• **Record extracts**
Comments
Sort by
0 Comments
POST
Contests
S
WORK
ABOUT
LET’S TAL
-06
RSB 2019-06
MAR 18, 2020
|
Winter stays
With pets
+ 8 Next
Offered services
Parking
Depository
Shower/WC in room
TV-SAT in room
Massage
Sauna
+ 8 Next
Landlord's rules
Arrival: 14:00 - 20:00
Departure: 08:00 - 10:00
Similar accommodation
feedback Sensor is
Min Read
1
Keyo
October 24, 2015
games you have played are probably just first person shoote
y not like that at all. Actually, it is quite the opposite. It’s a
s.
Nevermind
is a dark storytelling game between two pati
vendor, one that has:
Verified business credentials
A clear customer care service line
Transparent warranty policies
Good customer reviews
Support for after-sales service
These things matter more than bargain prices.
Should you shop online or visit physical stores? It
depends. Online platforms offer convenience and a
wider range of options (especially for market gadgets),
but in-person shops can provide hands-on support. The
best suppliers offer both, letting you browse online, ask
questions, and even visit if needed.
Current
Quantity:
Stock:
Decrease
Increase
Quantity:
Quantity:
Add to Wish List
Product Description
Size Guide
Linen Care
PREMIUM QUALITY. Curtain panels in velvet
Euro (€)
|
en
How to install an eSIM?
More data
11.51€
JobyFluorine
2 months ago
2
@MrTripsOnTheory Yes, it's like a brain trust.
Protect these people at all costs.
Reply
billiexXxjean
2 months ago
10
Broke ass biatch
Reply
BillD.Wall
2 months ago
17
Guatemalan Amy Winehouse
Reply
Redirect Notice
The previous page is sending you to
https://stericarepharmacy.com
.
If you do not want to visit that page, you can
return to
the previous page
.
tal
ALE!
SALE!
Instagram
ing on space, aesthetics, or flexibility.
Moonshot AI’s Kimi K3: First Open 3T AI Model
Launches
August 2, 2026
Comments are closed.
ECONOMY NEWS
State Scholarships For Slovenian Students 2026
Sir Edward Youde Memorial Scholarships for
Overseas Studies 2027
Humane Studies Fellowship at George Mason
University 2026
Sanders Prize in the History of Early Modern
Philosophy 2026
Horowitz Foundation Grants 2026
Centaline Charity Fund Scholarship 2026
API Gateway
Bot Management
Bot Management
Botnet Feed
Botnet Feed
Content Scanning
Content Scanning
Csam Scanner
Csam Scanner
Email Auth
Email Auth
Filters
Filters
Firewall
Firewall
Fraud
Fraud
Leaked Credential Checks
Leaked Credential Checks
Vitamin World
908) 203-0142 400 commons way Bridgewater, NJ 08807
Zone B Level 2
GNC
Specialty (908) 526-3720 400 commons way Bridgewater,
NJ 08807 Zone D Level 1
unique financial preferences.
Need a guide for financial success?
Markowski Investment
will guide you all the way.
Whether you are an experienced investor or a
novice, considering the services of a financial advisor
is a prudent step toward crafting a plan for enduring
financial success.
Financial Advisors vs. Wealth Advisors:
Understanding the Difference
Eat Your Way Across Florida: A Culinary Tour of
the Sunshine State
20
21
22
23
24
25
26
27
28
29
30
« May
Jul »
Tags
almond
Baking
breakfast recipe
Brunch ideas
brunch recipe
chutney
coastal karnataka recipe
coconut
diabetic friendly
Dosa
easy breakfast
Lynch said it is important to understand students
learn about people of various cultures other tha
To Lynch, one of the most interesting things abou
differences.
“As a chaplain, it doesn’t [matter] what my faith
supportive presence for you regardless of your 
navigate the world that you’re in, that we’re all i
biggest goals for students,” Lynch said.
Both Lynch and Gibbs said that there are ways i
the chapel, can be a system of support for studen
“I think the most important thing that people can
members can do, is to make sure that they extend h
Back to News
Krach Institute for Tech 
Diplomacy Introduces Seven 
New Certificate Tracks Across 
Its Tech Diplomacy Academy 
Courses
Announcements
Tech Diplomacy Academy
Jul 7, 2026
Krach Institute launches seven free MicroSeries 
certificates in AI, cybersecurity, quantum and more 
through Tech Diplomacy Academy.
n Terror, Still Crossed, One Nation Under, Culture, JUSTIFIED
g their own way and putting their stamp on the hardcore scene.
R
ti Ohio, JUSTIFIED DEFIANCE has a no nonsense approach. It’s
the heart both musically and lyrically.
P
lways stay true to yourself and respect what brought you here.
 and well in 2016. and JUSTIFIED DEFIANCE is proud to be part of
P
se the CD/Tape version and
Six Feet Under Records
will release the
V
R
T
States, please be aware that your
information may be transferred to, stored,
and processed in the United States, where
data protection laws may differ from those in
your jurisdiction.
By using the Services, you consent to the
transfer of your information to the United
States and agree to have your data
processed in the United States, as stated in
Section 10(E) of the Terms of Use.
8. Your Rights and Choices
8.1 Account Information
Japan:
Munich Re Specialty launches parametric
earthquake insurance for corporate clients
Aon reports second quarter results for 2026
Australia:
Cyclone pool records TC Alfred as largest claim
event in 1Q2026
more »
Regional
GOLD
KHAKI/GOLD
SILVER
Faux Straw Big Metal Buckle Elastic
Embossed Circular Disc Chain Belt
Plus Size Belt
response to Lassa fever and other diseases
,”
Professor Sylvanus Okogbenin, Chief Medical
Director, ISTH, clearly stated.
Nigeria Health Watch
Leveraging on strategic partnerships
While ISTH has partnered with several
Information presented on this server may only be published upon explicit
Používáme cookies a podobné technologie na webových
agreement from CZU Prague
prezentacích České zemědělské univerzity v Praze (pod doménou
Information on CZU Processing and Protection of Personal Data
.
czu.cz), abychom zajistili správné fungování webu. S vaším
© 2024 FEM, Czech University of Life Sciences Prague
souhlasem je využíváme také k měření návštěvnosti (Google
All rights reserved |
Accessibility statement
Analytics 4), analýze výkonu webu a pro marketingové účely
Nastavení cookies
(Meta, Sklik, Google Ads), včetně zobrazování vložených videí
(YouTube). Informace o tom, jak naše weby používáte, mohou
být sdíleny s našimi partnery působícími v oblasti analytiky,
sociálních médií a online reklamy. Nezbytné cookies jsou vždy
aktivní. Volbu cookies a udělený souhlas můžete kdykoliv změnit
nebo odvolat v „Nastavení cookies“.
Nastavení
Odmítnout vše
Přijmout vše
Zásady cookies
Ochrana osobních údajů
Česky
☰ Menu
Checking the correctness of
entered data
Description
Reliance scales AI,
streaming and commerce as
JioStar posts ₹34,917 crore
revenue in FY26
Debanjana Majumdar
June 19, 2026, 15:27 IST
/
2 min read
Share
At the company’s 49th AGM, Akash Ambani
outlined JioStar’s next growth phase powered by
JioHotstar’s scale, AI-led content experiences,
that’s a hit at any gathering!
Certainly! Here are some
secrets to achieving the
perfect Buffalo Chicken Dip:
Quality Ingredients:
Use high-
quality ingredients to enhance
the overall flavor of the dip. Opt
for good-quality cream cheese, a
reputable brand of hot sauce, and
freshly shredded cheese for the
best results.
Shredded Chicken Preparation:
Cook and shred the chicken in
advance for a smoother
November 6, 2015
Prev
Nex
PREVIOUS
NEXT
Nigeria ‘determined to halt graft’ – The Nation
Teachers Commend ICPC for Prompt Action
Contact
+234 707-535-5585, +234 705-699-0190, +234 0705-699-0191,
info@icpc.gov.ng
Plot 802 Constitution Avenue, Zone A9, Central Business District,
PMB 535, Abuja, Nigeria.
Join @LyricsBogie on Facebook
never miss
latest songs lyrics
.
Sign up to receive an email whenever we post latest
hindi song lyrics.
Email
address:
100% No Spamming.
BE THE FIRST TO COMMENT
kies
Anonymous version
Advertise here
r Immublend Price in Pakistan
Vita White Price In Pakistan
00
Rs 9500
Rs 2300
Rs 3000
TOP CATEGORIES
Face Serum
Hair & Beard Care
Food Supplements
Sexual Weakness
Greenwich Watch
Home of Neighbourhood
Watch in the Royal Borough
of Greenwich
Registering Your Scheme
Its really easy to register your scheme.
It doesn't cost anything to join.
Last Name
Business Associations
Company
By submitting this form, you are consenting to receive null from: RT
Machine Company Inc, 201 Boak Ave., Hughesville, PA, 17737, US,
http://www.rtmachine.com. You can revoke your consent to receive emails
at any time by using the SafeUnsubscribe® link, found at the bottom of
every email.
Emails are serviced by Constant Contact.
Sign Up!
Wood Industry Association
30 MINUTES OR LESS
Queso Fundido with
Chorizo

• **Task directions**
Could you transcribe the entries exactly, from the first line through the line containing "wider range of", and give nothing more?

• **Completed task**
Comments
Sort by
0 Comments
POST
Contests
S
WORK
ABOUT
LET’S TAL
-06
RSB 2019-06
MAR 18, 2020
|
Winter stays
With pets
+ 8 Next
Offered services
Parking
Depository
Shower/WC in room
TV-SAT in room
Massage
Sauna
+ 8 Next
Landlord's rules
Arrival: 14:00 - 20:00
Departure: 08:00 - 10:00
Similar accommodation
feedback Sensor is
Min Read
1
Keyo
October 24, 2015
games you have played are probably just first person shoote
y not like that at all. Actually, it is quite the opposite. It’s a
s.
Nevermind
is a dark storytelling game between two pati
vendor, one that has:
Verified business credentials
A clear customer care service line
Transparent warranty policies
Good customer reviews
Support for after-sales service
These things matter more than bargain prices.
Should you shop online or visit physical stores? It
depends. Online platforms offer convenience and a
wider range of options (especially for market gadgets),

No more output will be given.